Não foi só por causa da escolha do general Braga Netto para ser o vice de Jair Bolsonaro no lugar da deputada federal Tereza Cristina (PP-MS) que o desânimo tomou conta do Centrão. A chamada “ala política” da campanha à reeleição está em clima de velório, e a razão é o próprio comportamento de Bolsonaro.

O fato de o presidente anunciar numa entrevista, neste domingo, que havia preterido a ex-ministra da Agricultura em favor do general, só piorou uma situação que já estava azeda desde o final da semana passada. Isso porque o presidente ignorou todas as recomendações do marqueteiro, Duda Lima, para a viagem que faria ao Nordeste entre quinta-feira e o sábado.

Na quarta-feira, Lima e o núcleo duro da campanha, que inclui os ministros Ciro Nogueira e Braga Netto, o senador Flávio Bolsonaro (PL-RJ) e o presidente nacional do PL, Valdemar da Costa Neto, apresentaram ao presidente um plano estratégico detalhado para os próximos 100 dias de campanha.

Entre o final da tarde e a noite de quarta-feira, Lima fez uma apresentação propondo que Bolsonaro dedicasse todas as oportunidades que tivesse no Nordeste para fazer a defesa do Auxílio Brasil e de outras iniciativas que geraram emprego, para tentar virar o voto de eleitores que hoje decidiram abraçar a candidatura do ex-presidente Luiz Inácio Lula da Silva (PT).

A viagem ao Nordeste era fundamental neste trabalho, uma vez que é na região que Bolsonaro enfrenta suas maiores taxas de rejeição. Segundo a última pesquisa Datafolha, 55% dos brasileiros não votariam no atual presidente. Entre os nordestinos, o desprezo alcança a marca de 62%.

O material apresentado ao presidente na quarta-feira continha uma lista de programas, junto com o que o presidente deveria dizer sobre cada um deles nos discursos. Depois de assistir a apresentação, Bolsonaro elogiou o plano e disse ter concordado com tudo.

Mas, nos dias seguintes, o esperado “foco total no social” virou uma sequência de falas a respeito do caso Milton Ribeiro, das suspeitas infundadas do presidente sobre as urnas eletrônicas e da guerra de bastidores com o Supremo do que de programas sociais ou de realizações do governo que acabaram deixadas de lado.

Na sexta-feira, depois da divulgação do áudio em que o ex-ministro da Educação disse à filha que Bolsonaro tinha o “pressentimento” de que haveria uma ação de busca e apreensão, o presidente ainda cancelou um almoço com lideranças políticas da Paraíba.

“O risco de derrota só aumenta”, lamentava, na tarde de ontem, um dos envolvidos na tentativa de coordenar os trabalhos da campanha. “O presidente está fazendo de tudo para perder” – é a avaliação que mais se ouve no entorno de Bolsonaro, mas que ninguém tem coragem de fazer diretamente a ele.

O desânimo é recíproco: Bolsonaro não tem poupado reservadamente críticas ao PL, ao marketing da campanha e à equipe jurídica – e por isso tem ignorado os conselhos que recebe.

Nesse contexto, a decisão de não colocar Tereza Cristina como vice é vista no Centrão como uma oportunidade perdida de criar fatos positivos para “chacoalhar a campanha”.

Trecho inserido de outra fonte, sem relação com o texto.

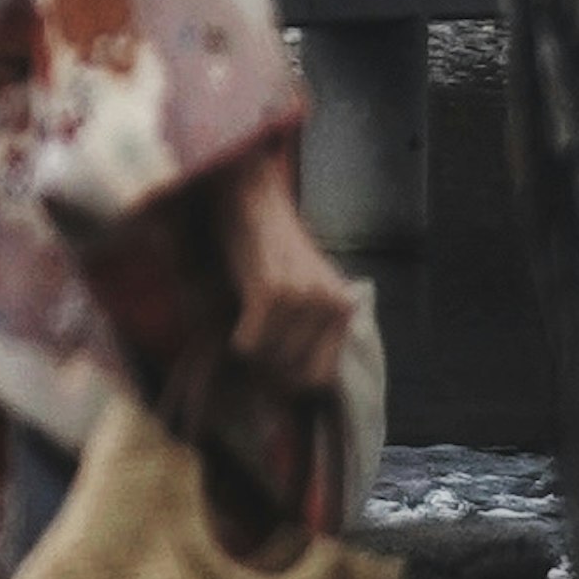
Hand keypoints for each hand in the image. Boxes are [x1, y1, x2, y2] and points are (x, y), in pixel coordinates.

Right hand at [212, 144, 360, 399]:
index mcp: (343, 307)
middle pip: (295, 372)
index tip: (273, 375)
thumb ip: (312, 325)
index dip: (294, 383)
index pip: (323, 377)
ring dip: (252, 355)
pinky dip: (237, 341)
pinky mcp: (270, 290)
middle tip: (254, 355)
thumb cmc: (274, 243)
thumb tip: (291, 382)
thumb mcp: (307, 286)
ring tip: (245, 331)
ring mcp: (301, 298)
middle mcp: (329, 305)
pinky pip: (249, 344)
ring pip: (270, 360)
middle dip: (270, 372)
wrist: (252, 195)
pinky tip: (235, 322)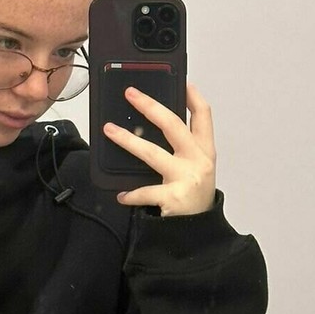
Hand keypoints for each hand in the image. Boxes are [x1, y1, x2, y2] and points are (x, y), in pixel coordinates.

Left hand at [105, 82, 215, 216]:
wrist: (200, 231)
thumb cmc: (194, 194)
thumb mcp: (197, 167)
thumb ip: (182, 147)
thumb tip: (149, 125)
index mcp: (205, 150)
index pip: (203, 116)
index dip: (193, 97)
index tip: (181, 82)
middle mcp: (198, 160)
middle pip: (173, 125)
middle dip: (150, 106)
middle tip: (130, 94)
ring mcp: (186, 178)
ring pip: (152, 153)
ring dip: (127, 140)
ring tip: (109, 130)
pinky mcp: (173, 198)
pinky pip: (145, 191)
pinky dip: (131, 193)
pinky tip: (121, 194)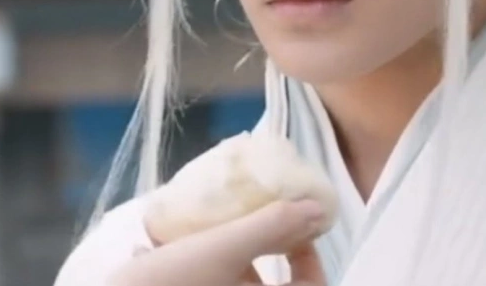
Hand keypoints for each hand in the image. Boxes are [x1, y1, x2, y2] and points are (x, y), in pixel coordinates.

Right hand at [108, 199, 328, 285]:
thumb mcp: (221, 250)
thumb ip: (271, 227)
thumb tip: (318, 208)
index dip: (310, 259)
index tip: (291, 227)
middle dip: (262, 253)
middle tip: (247, 219)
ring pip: (236, 285)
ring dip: (227, 260)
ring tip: (204, 230)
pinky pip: (205, 284)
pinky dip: (198, 270)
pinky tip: (167, 253)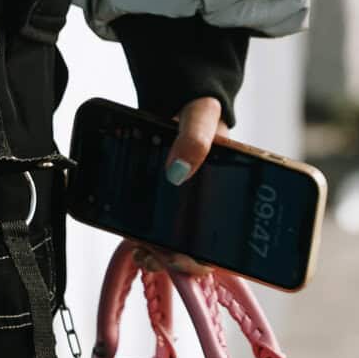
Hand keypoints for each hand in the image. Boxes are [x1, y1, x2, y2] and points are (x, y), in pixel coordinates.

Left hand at [133, 98, 224, 277]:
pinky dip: (143, 231)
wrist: (178, 96)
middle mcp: (207, 203)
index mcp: (227, 192)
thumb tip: (176, 171)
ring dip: (156, 251)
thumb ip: (194, 140)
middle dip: (173, 260)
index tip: (181, 260)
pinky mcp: (162, 195)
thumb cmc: (200, 108)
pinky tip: (130, 231)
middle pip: (194, 247)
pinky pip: (154, 221)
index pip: (223, 242)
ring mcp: (183, 201)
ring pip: (172, 239)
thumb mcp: (201, 119)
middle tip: (150, 257)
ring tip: (139, 252)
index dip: (203, 258)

Além de atrair o eleitorado feminino, outro foco de rejeição ao chefe do Planalto, o Centrão considerava que a imagem de uma mulher com perfil mais político e imagem de realizadora poderia “amenizar” o radicalismo de uma chapa puramente ideológica.

“No nosso planejamento, junho seria o mês da virada, mas até agora só colecionamos problemas”, diz um estrategista da campanha.

Para um general que trabalhou no primeiro escalão do governo, a chapa Bolsonaro-Braga Netto acabou ficando com cara de “‘pão com êpa!”. “É como chamamos na linguagem militar, quando você abre o pão, cheio de expectativas, e não tem nada dentro”, define.